After the unrest in Lhasa, violent clashes between Tibetans and security forces erupted in Aba. Officials later said the police fired in self-defense on a crowd of Tibetans that had attacked the local police station and set it on fire. Tibetans who have called relatives in Aba say the death toll may be more than 20; that could not be independently confirmed. A young Tibetan woman from Aba who sells Buddhist statues and jewelry at a local shop said her family was safe but had also warned her that the conflict in Aba had not yet ended. “They are fighting a war,” said the woman. A Tibetan college student from Aba had also made a worried call home. His relatives described a confrontation that began at the local Kirti monastery. The student’s family said a huge contingent of soldiers arrived with weapons. “People got very nervous,” the student said. In recent years, authorities tightened religious restrictions, including closing down a religious school. On March 16, protests began at Aba after a monk at Kirti declared that Tibetans should not have to live under Chinese rule. Protesters holding images of the Dalai Lama marched through the streets, the student said.

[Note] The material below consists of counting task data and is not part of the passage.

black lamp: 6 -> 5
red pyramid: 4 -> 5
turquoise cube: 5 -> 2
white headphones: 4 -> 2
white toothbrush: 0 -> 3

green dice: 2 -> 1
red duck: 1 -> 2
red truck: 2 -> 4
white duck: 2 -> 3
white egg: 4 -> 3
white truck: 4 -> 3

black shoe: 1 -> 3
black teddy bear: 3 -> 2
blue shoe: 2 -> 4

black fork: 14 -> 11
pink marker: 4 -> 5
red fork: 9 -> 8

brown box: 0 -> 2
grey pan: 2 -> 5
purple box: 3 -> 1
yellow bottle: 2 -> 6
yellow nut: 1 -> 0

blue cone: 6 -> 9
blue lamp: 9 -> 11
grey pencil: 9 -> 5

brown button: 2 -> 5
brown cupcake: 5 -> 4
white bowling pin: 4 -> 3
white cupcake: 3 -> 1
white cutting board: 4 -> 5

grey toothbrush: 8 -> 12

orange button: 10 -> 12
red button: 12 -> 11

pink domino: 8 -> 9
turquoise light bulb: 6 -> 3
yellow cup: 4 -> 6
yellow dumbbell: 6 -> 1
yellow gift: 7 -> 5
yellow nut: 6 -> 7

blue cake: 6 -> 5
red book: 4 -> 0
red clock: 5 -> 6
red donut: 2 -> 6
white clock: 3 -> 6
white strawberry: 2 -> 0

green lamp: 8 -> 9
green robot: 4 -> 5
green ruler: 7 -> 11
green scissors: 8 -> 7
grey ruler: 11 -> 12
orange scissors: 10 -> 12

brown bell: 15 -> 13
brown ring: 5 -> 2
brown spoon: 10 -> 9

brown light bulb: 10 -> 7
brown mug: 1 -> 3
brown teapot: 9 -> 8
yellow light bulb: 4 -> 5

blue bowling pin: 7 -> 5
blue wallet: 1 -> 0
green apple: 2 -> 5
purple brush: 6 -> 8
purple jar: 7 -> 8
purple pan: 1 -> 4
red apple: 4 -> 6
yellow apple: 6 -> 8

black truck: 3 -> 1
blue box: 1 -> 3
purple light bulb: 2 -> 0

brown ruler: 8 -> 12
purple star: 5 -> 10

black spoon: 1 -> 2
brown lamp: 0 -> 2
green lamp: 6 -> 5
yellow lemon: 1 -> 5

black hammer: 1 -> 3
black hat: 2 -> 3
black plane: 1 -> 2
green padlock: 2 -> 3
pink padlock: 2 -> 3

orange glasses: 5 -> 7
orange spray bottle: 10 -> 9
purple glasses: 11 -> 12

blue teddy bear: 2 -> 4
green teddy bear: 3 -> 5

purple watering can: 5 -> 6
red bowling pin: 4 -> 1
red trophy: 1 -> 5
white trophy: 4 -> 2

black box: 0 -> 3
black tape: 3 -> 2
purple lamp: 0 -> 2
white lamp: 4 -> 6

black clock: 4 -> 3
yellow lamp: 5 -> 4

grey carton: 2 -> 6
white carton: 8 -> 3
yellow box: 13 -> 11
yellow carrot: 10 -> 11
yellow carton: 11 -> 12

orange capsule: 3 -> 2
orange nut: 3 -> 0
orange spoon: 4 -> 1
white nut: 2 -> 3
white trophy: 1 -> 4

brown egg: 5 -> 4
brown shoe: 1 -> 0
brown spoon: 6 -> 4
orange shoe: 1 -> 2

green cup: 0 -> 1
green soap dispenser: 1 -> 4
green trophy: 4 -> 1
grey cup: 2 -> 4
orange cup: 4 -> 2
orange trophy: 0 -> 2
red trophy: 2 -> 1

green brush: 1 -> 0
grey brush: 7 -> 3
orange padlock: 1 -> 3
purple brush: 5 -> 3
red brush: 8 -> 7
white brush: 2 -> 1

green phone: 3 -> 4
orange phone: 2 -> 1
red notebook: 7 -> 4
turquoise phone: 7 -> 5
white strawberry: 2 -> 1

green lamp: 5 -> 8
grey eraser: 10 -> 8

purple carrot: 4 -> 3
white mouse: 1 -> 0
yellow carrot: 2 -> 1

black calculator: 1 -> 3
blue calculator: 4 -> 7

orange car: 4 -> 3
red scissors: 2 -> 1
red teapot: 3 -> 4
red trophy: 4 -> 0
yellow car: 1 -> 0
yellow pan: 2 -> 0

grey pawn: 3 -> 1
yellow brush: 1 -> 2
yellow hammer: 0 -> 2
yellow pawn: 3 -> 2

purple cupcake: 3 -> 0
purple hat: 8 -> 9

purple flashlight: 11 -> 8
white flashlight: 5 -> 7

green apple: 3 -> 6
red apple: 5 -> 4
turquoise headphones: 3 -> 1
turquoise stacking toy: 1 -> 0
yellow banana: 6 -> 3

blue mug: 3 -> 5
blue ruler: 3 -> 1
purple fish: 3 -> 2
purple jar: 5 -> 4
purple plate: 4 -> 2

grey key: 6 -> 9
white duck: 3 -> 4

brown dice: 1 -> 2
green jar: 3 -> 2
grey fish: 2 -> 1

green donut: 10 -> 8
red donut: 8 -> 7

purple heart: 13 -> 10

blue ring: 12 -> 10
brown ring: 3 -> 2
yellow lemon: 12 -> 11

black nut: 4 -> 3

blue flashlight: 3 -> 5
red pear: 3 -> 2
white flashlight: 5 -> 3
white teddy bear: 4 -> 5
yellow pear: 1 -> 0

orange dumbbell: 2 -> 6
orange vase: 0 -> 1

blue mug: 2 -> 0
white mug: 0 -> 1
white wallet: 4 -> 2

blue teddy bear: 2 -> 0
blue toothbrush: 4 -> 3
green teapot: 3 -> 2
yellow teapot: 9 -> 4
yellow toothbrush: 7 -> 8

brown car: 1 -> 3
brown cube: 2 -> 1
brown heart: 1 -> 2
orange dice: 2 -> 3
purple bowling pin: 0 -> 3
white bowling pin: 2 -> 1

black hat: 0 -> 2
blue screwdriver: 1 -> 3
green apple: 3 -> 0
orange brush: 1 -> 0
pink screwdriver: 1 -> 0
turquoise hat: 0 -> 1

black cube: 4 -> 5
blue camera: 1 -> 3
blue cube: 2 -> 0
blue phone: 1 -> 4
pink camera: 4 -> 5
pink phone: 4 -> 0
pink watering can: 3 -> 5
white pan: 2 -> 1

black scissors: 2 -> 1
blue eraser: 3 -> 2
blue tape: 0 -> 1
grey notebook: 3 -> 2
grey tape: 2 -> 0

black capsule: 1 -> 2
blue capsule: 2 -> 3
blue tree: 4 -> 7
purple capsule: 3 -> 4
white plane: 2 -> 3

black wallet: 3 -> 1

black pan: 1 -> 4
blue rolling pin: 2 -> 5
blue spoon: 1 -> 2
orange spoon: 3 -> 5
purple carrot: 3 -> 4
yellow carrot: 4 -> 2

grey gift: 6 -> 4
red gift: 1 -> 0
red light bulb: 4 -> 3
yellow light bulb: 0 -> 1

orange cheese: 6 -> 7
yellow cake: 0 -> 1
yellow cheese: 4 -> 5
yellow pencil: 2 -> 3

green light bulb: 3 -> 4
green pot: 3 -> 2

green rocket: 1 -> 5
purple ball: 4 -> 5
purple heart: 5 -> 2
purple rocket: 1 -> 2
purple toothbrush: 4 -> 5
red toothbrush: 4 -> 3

The police initially did not stop them. But when protesters burned a police station, soldiers with machine guns fired into crowds, killing at least 13 Tibetans, the student said. He said several Chinese soldiers had been killed. “The next day, the town looked green with the soldiers,” he said. “Every day, helicopters hover over the city.” The police said Chengdu itself is secure. But the Wuhouci neighborhood is enduring its own lockdown. Armed police officers now surround the neighborhood. White patrol cars cruise the streets, flashing their lights as officers bark through megaphones at vehicles to keep them moving. Last week, the local police called a news conference to dispel rumors of a bomb threat. Chinese shopkeepers gossiped about reports that a Tibetan man from Aba had stabbed and killed two Han Chinese in the city. The police confirmed that a stabbing had occurred but said a single victim had only minor injuries.

Monks and other Tibetans are meeting in quiet corners. In the back room of the Tibetan teahouse, the three monks compared notes. One, age 40, told news of Serta County, where he said Tibetans had taken over a government compound and raised the Tibetan national flag. Another monk had come to Chengdu from Aba to purchase printed Buddhist scriptures. Now, he gathered information by telephone. Armed police officers had circled six monasteries in Aba and arrested “many, many” monks, he said. He was told that 23 people had died so far, even though China’s state-run media has reported only four injuries. Two days later, one of the three monks again called his hometown of Luhuo. “The sound of gunfire can be heard in Luhuo,” the monk said. “A lama died. A soldier died. They are fighting a war now.”

By JAKE HOOKER with Jimmy Wang contributed reporting from Chengdu, and Jim Yardley from Beijing.